O vice-presidente do Cremeb, conselheiro Júlio Braga,
afirma que essa redução nos investimentos por parte do governo estadual faz com
que a secretaria de Saúde tente repassar parte de suas despesas para os
municípios. “O fechamento dos hospitais psiquiátricos do governo estadual é um
exemplo claro disso. A medida, criticada pelos psiquiatras, repassaria para as
prefeituras os custos de residências terapêuticas e dos CAPS III”, pontua ele.
Ao mesmo tempo, os investimentos das prefeituras do
estado da Bahia nos últimos três anos foram no sentido oposto ao do governo
estadual. Segundo os dados do SIOPS, a média de aplicação de suas receitas na
saúde vem crescendo. Em 2014, 2015 e 2016 estes números foram de 19,7%, 19,8% e
20%, respectivamente. “Os municípios estão longe de investir o necessário em
saúde, mas ao menos estão caminhando no sentido contrário ao estado”, complementa
o conselheiro, destacando que o SIOPS revela que, no primeiro bimestre de 2017,
o estado aportou apenas 8% do arrecadado em saúde.
De acordo com o promotor de Justiça Rogério Queiroz, a
expectativa é que o estado feche o ano com 13% do arrecado com impostos em
saúde. “O Ministério Público trabalha com legalidade. Seria ótimo que o estado
investisse mais, mas não temos como exigir isso. Portanto, lamento essa falta
de regularidade para garantir o custeio”, pontua, complementando: “quase todo
dinheiro gasto na saúde é de custeio, ou seja, essa instabilidade tem gerado
inconsistência no custeio das atividades.

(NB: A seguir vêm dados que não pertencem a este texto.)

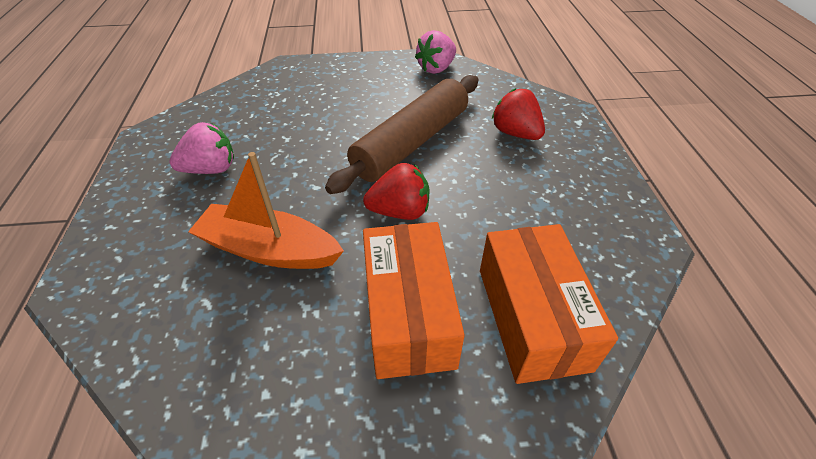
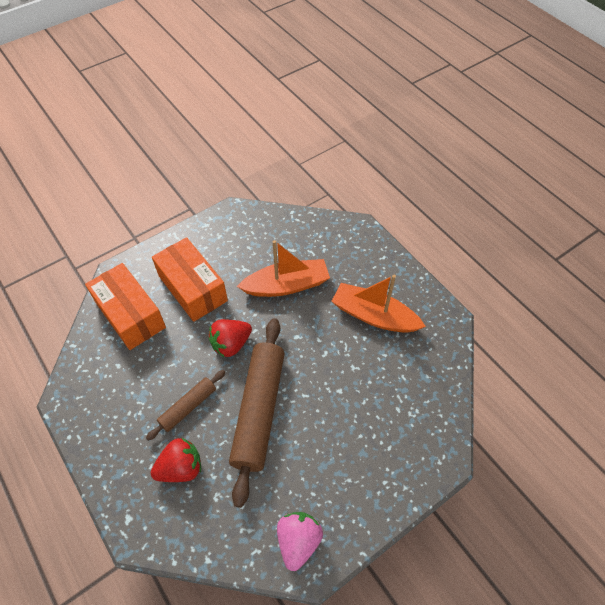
camera: 150 degrees right, 10 degrees up
(211, 169) = (374, 316): pink strawberry -> orange boat
(487, 173) = (188, 407): none -> brown rolling pin
(515, 133) = (181, 468): red strawberry -> red strawberry turned 45 degrees counterclockwise

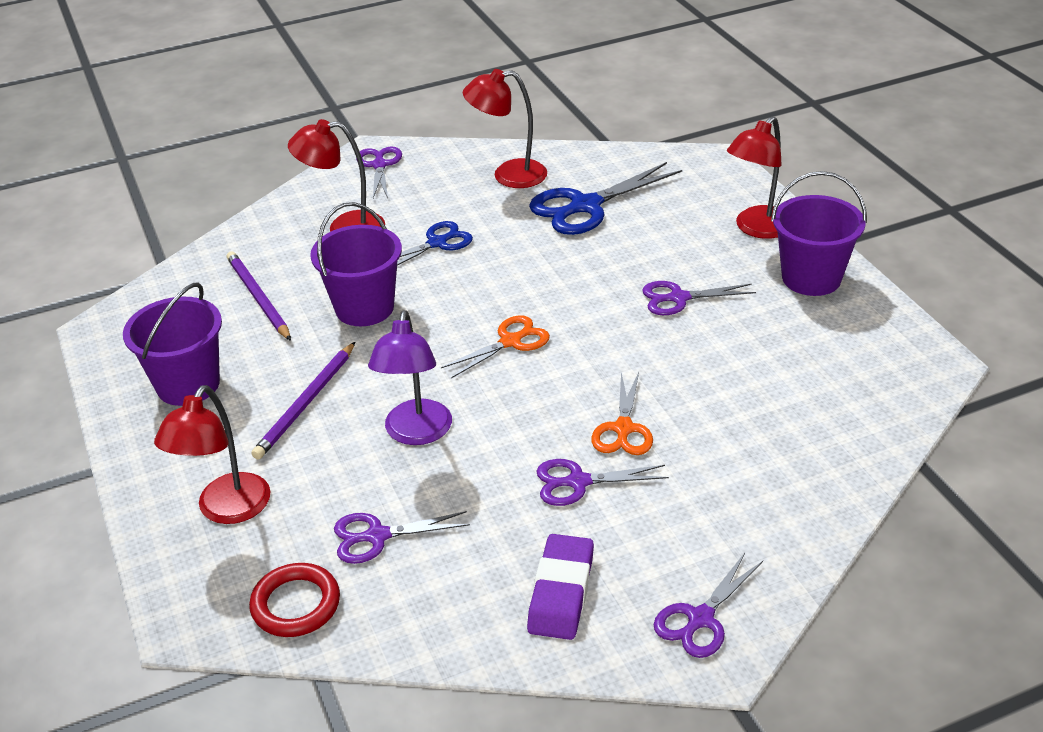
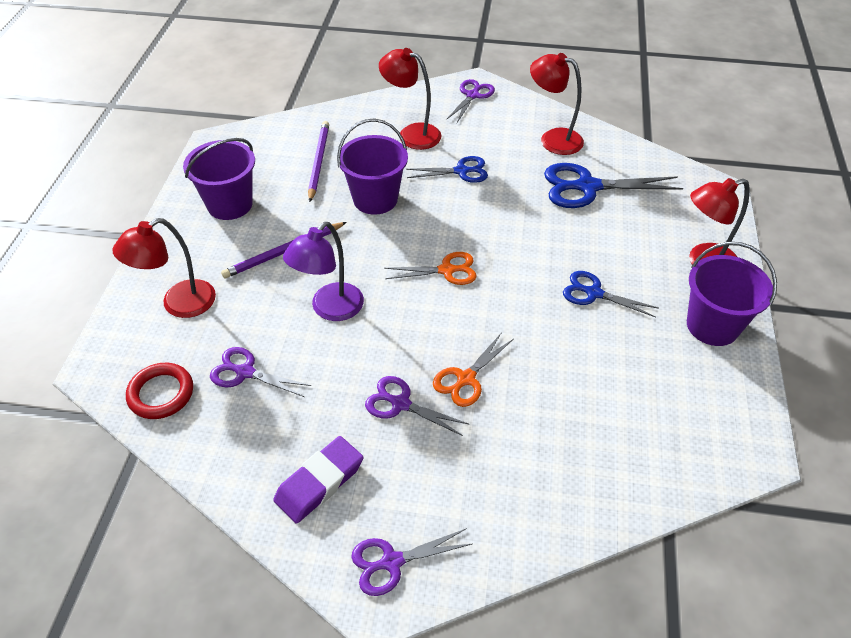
camera: 30 degrees right, 10 degrees up
(679, 298) = (594, 293): purple scissors -> blue scissors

É preciso uma regularidade para
manter os serviços funcionando”.
Penalidades – Em
caso de descumprimento dos percentuais mínimos por parte dos estados, pelo
Distrito Federal e pelos municípios, a Lei Complementar nº 141 prevê algumas
sanções, como a aplicação no ano subsequente da diferença, em reais e
corrigida, do valor não aplicado. “Vamos dizer que o estado gaste apenas 11%
este ano. Ano que vem terá de investir os 12% legais mais a diferença de 1% em
reais, devidamente corrigida”, explica o promotor. Além disso, a gestão fica
passível de bloqueio de repasses de verbas federais e ainda é motivo de ter as
suas contas reprovadas.
Procurada por meio da assessoria de comunicação, a
secretaria de saúde do Estado não se pronunciou sobre o assunto.